Assigned task - For this exercise, print the listing below exactly, without its pictures.

Start of Records for the task

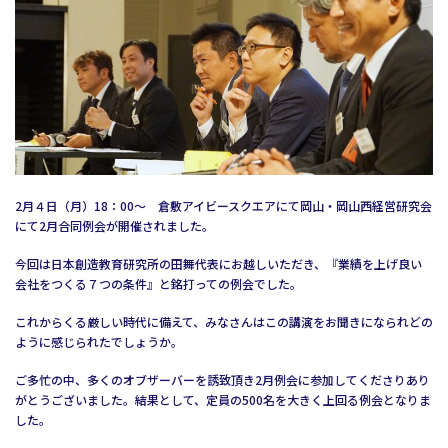
2月４日（月）18：00～ 倉敷アイビースクエアにて岡山・岡山西経営研究会
にて2月合同例会が開催されました。
今回は日本創造教育研究所の田舞代表にお越しいただき、『業績を上げ良い
会社をつくる７つの条件』と銘打っての例会でした。
これからくる厳しい時代に備えて、みなさんはこの講演をお聞きになられどの
ように感じられたでしょうか。
ご多忙の中、多くのオブザーバーを誘致頂き2月例会に参加してくださりあり
がとうございました。結果として、定員の500名を大きく上回る例会となりま
した。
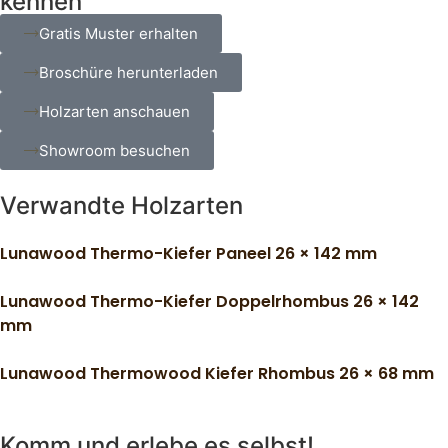
kennen
Gratis Muster erhalten
Broschüre herunterladen
Holzarten anschauen
Showroom besuchen
Verwandte Holzarten
Lunawood Thermo-Kiefer Paneel 26 × 142 mm
Lunawood Thermo-Kiefer Doppelrhombus 26 × 142
mm
Lunawood Thermowood Kiefer Rhombus 26 × 68 mm
Komm und erlebe es selbst!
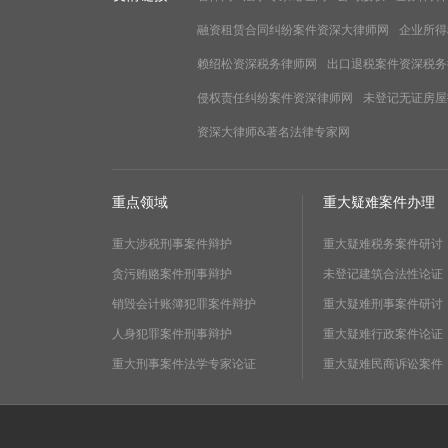
融资租赁合同纠纷案件资深大律师网
企业所得
赖绍松资深税务律师网
出口退税案件资深税务
侵权责任纠纷案件资深律师网
未登记无证房屋
资深大律师&著名法律专家网
重点领域
重大疑难案件办理
重大涉税刑事案件辩护
重大疑难税务案件研讨
贪污贿赂案件刑事辩护
未登记建筑合法性论证
销毁会计账簿犯罪案件辩护
重大疑难刑事案件研讨
人身犯罪案件刑事辩护
重大疑难行政案件论证
重大刑事案件法学专家论证
重大疑难民商诉讼案件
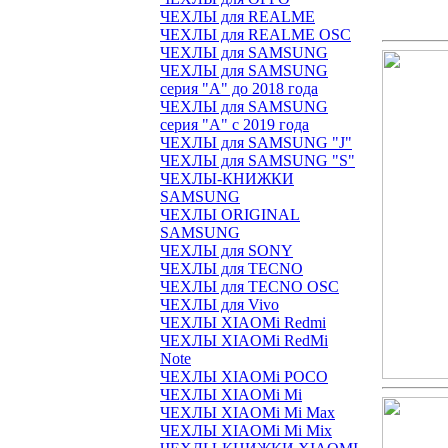
ЧЕХЛЫ для REALME
ЧЕХЛЫ для REALME OSC
ЧЕХЛЫ для SAMSUNG
ЧЕХЛЫ для SAMSUNG
серия "A" до 2018 года
ЧЕХЛЫ для SAMSUNG
серия "A" с 2019 года
ЧЕХЛЫ для SAMSUNG "J"
ЧЕХЛЫ для SAMSUNG "S"
ЧЕХЛЫ-КНИЖКИ
SAMSUNG
ЧЕХЛЫ ORIGINAL
SAMSUNG
ЧЕХЛЫ для SONY
ЧЕХЛЫ для TECNO
ЧЕХЛЫ для TECNO OSC
ЧЕХЛЫ для Vivo
ЧЕХЛЫ XIAOMi Redmi
ЧЕХЛЫ XIAOMi RedMi
Note
ЧЕХЛЫ XIAOMi POCO
ЧЕХЛЫ XIAOMi Mi
ЧЕХЛЫ XIAOMi Mi Max
ЧЕХЛЫ XIAOMi Mi Mix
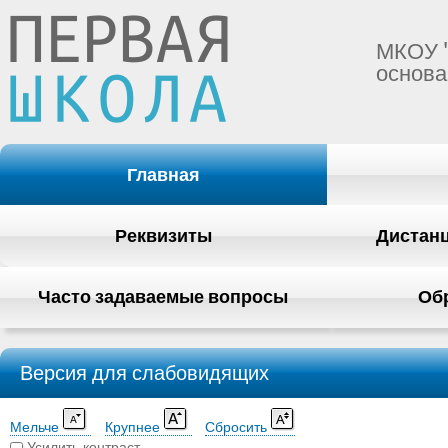
МКОУ 
основа
Главная
Реквизиты
Дистан
Часто задаваемые вопросы
Об
Версия для слабовидящих
Мельче
Крупнее
Сбросить
Усилить контраст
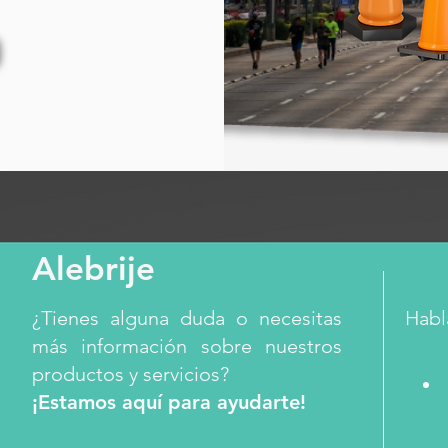
Alebrije
¿Tienes alguna duda o necesitas
Habl
más información sobre nuestros
productos y servicios?
¡Estamos aquí para ayudarte!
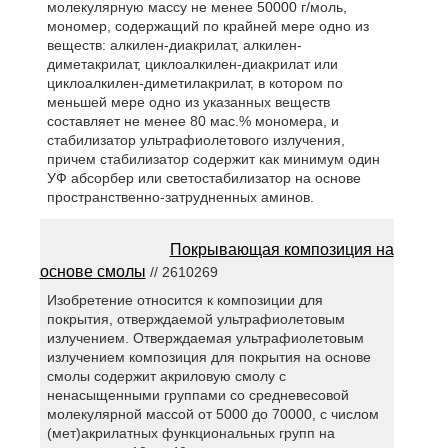
молекулярную массу не менее 50000 г/моль,
мономер, содержащий по крайней мере одно из
веществ: алкилен-диакрилат, алкилен-
диметакрилат, циклоалкилен-диакрилат или
циклоалкилен-диметилакрилат, в котором по
меньшей мере одно из указанных веществ
составляет не менее 80 мас.% мономера, и
стабилизатор ультрафиолетового излучения,
причем стабилизатор содержит как минимум один
УФ абсорбер или светостабилизатор на основе
пространственно-затрудненных аминов.
Покрывающая композиция на
основе смолы
// 2610269
Изобретение относится к композиции для
покрытия, отверждаемой ультрафиолетовым
излучением. Отверждаемая ультрафиолетовым
излучением композиция для покрытия на основе
смолы содержит акриловую смолу с
ненасыщенными группами со средневесовой
молекулярной массой от 5000 до 70000, с числом
(мет)акрилатных функциональных групп на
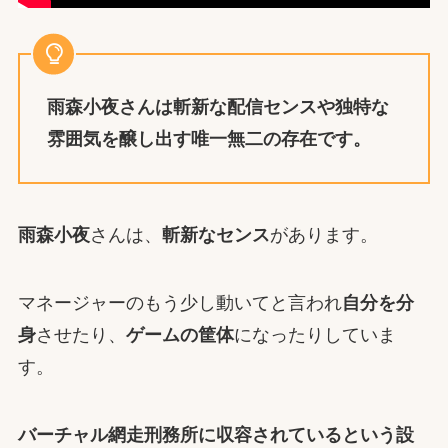
雨森小夜さんは斬新な配信センスや独特な
雰囲気を醸し出す唯一無二の存在です。
雨森小夜
さんは、
斬新なセンス
があります。
マネージャーのもう少し動いてと言われ
自分を分
身
させたり、
ゲームの筐体
になったりしていま
す。
バーチャル網走刑務所に収容されているという設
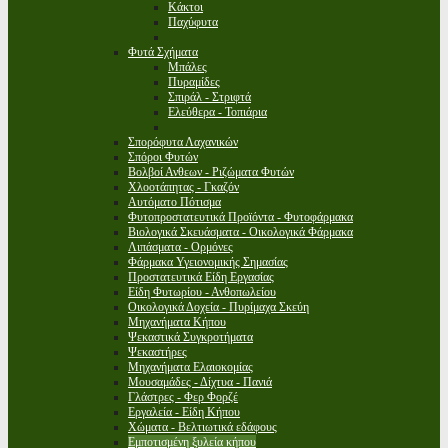
Κάκτοι
Παχύφυτα
Φυτά Σχήματα
Μπάλες
Πυραμίδες
Σπιράλ - Στριφτά
Ελεύθερα - Τοπιάρια
Σπορόφυτα Λαχανικών
Σπόροι Φυτών
Βολβοί Ανθεων - Ριζώματα Φυτών
Χλοοτάπητας - Γκαζόν
Αυτόματο Πότισμα
Φυτοπροστατευτικά Προϊόντα - Φυτοφάρμακα
Βιολογικά Σκευάσματα - Οικολογικά Φάρμακα
Λιπάσματα - Ορμόνες
Φάρμακα Υγειονομικής Σημασίας
Προστατευτικά Είδη Εργασίας
Είδη Φυτωρίου - Ανθοπωλείου
Οικολογικά Δοχεία - Πυρίμαχα Σκεύη
Μηχανήματα Κήπου
Ψεκαστικά Συγκροτήματα
Ψεκαστήρες
Μηχανήματα Ελαιοκομίας
Μουσαμάδες - Δίχτυα - Πανιά
Γλάστρες - Φερ Φορζέ
Εργαλεία - Είδη Κήπου
Χώματα - Βελτιωτικά εδάφους
Εμποτισμένη ξυλεία κήπου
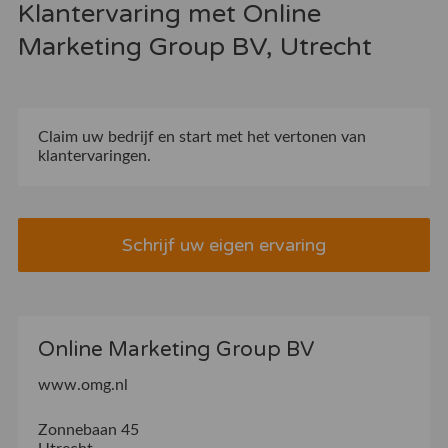
Klantervaring met Online
Marketing Group BV, Utrecht
Claim uw bedrijf
en start met het vertonen van
klantervaringen.
Schrijf uw eigen ervaring
Online Marketing Group BV
www.omg.nl
Zonnebaan 45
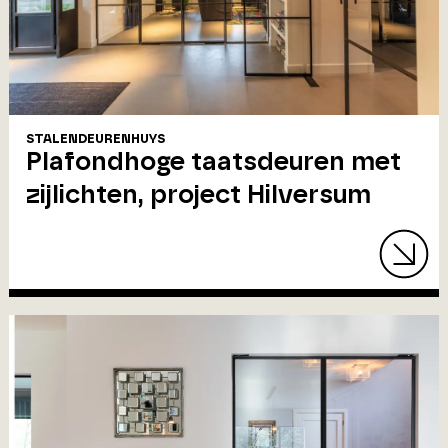
STALENDEURENHUYS
Plafondhoge taatsdeuren met
zijlichten, project Hilversum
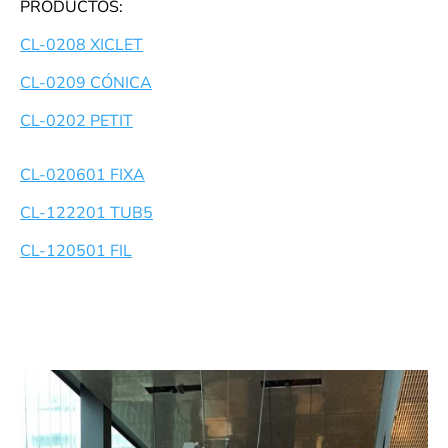
PRODUCTOS:
CL-0208 XICLET
CL-0209 CÓNICA
CL-0202 PETIT
CL-020601
FIXA
CL-122201 TUB5
CL-120501
FIL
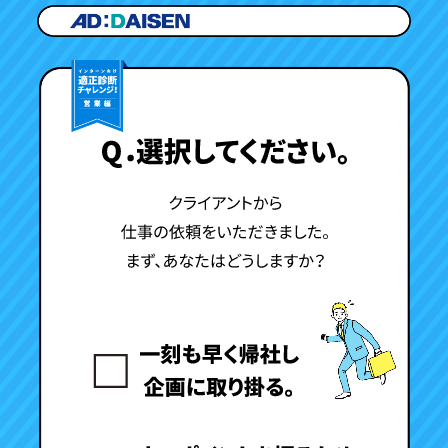
コ
ナ
ン
ビ
テ
ゲ
ン
ー
ツ
シ
へ
ョ
ス
ン
キ
に
ッ
移
プ
動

End of Records for the task

Solution for this problem -
2月４日（月）18：00～ 倉敷アイビースクエアにて岡山・岡山西経営研究会
にて2月合同例会が開催されました。
今回は日本創造教育研究所の田舞代表にお越しいただき、『業績を上げ良い
会社をつくる７つの条件』と銘打っての例会でした。
これからくる厳しい時代に備えて、みなさんはこの講演をお聞きになられどの
ように感じられたでしょうか。
ご多忙の中、多くのオブザーバーを誘致頂き2月例会に参加してくださりあり
がとうございました。結果として、定員の500名を大きく上回る例会となりま
した。
kennen
Gratis Muster erhalten
Broschüre herunterladen
Holzarten anschauen
Showroom besuchen
Verwandte Holzarten
Lunawood Thermo-Kiefer Paneel 26 × 142 mm
Lunawood Thermo-Kiefer Doppelrhombus 26 × 142
mm
Lunawood Thermowood Kiefer Rhombus 26 × 68 mm
Komm und erlebe es selbst!
融资租赁合同纠纷案件资深大律师网
企业所得
赖绍松资深税务律师网
出口退税案件资深税务
侵权责任纠纷案件资深律师网
未登记无证房屋
资深大律师&著名法律专家网
重点领域
重大疑难案件办理
重大涉税刑事案件辩护
重大疑难税务案件研讨
贪污贿赂案件刑事辩护
未登记建筑合法性论证
销毁会计账簿犯罪案件辩护
重大疑难刑事案件研讨
人身犯罪案件刑事辩护
重大疑难行政案件论证
重大刑事案件法学专家论证
重大疑难民商诉讼案件
ЧЕХЛЫ для REALME
ЧЕХЛЫ для REALME OSC
ЧЕХЛЫ для SAMSUNG
ЧЕХЛЫ для SAMSUNG
серия "A" до 2018 года
ЧЕХЛЫ для SAMSUNG
серия "A" с 2019 года
ЧЕХЛЫ для SAMSUNG "J"
ЧЕХЛЫ для SAMSUNG "S"
ЧЕХЛЫ-КНИЖКИ
SAMSUNG
ЧЕХЛЫ ORIGINAL
SAMSUNG
ЧЕХЛЫ для SONY
ЧЕХЛЫ для TECNO
ЧЕХЛЫ для TECNO OSC
ЧЕХЛЫ для Vivo
ЧЕХЛЫ XIAOMi Redmi
ЧЕХЛЫ XIAOMi RedMi
Note
ЧЕХЛЫ XIAOMi POCO
ЧЕХЛЫ XIAOMi Mi
ЧЕХЛЫ XIAOMi Mi Max
ЧЕХЛЫ XIAOMi Mi Mix
МКОУ 
основа
Главная
Реквизиты
Дистан
Часто задаваемые вопросы
Об
Версия для слабовидящих
Мельче
Крупнее
Сбросить
Усилить контраст
Alebrije
¿Tienes alguna duda o necesitas
Habl
más información sobre nuestros
productos y servicios?
¡Estamos aquí para ayudarte!
молекулярную массу не менее 50000 г/моль,
мономер, содержащий по крайней мере одно из
веществ: алкилен-диакрилат, алкилен-
диметакрилат, циклоалкилен-диакрилат или
циклоалкилен-диметилакрилат, в котором по
меньшей мере одно из указанных веществ
составляет не менее 80 мас.% мономера, и
стабилизатор ультрафиолетового излучения,
причем стабилизатор содержит как минимум один
УФ абсорбер или светостабилизатор на основе
пространственно-затрудненных аминов.
Покрывающая композиция на
основе смолы
// 2610269
Изобретение относится к композиции для
покрытия, отверждаемой ультрафиолетовым
излучением. Отверждаемая ультрафиолетовым
излучением композиция для покрытия на основе
смолы содержит акриловую смолу с
ненасыщенными группами со средневесовой
молекулярной массой от 5000 до 70000, с числом
(мет)акрилатных функциональных групп на
雨森小夜さんは斬新な配信センスや独特な
雰囲気を醸し出す唯一無二の存在です。
雨森小夜
さんは、
斬新なセンス
があります。
マネージャーのもう少し動いてと言われ
自分を分
身
させたり、
ゲームの筐体
になったりしていま
す。
バーチャル網走刑務所に収容されているという設
Κάκτοι
Παχύφυτα
Φυτά Σχήματα
Μπάλες
Πυραμίδες
Σπιράλ - Στριφτά
Ελεύθερα - Τοπιάρια
Σπορόφυτα Λαχανικών
Σπόροι Φυτών
Βολβοί Ανθεων - Ριζώματα Φυτών
Χλοοτάπητας - Γκαζόν
Αυτόματο Πότισμα
Φυτοπροστατευτικά Προϊόντα - Φυτοφάρμακα
Βιολογικά Σκευάσματα - Οικολογικά Φάρμακα
Λιπάσματα - Ορμόνες
Φάρμακα Υγειονομικής Σημασίας
Προστατευτικά Είδη Εργασίας
Είδη Φυτωρίου - Ανθοπωλείου
Οικολογικά Δοχεία - Πυρίμαχα Σκεύη
Μηχανήματα Κήπου
Ψεκαστικά Συγκροτήματα
Ψεκαστήρες
Μηχανήματα Ελαιοκομίας
Μουσαμάδες - Δίχτυα - Πανιά
Γλάστρες - Φερ Φορζέ
Εργαλεία - Είδη Κήπου
Χώματα - Βελτιωτικά εδάφους
Εμποτισμένη ξυλεία κήπου
Klantervaring met Online
Marketing Group BV, Utrecht
Claim uw bedrijf
en start met het vertonen van
klantervaringen.
Schrijf uw eigen ervaring
Online Marketing Group BV
www.omg.nl
Zonnebaan 45
STALENDEURENHUYS
Plafondhoge taatsdeuren met
zijlichten, project Hilversum
PRODUCTOS:
CL-0208 XICLET
CL-0209 CÓNICA
CL-0202 PETIT
CL-020601
FIXA
CL-122201 TUB5
CL-120501
FIL
コ
ナ
ン
ビ
テ
ゲ
ン
ー
ツ
シ
へ
ョ
ス
ン
キ
に
ッ
移
プ
動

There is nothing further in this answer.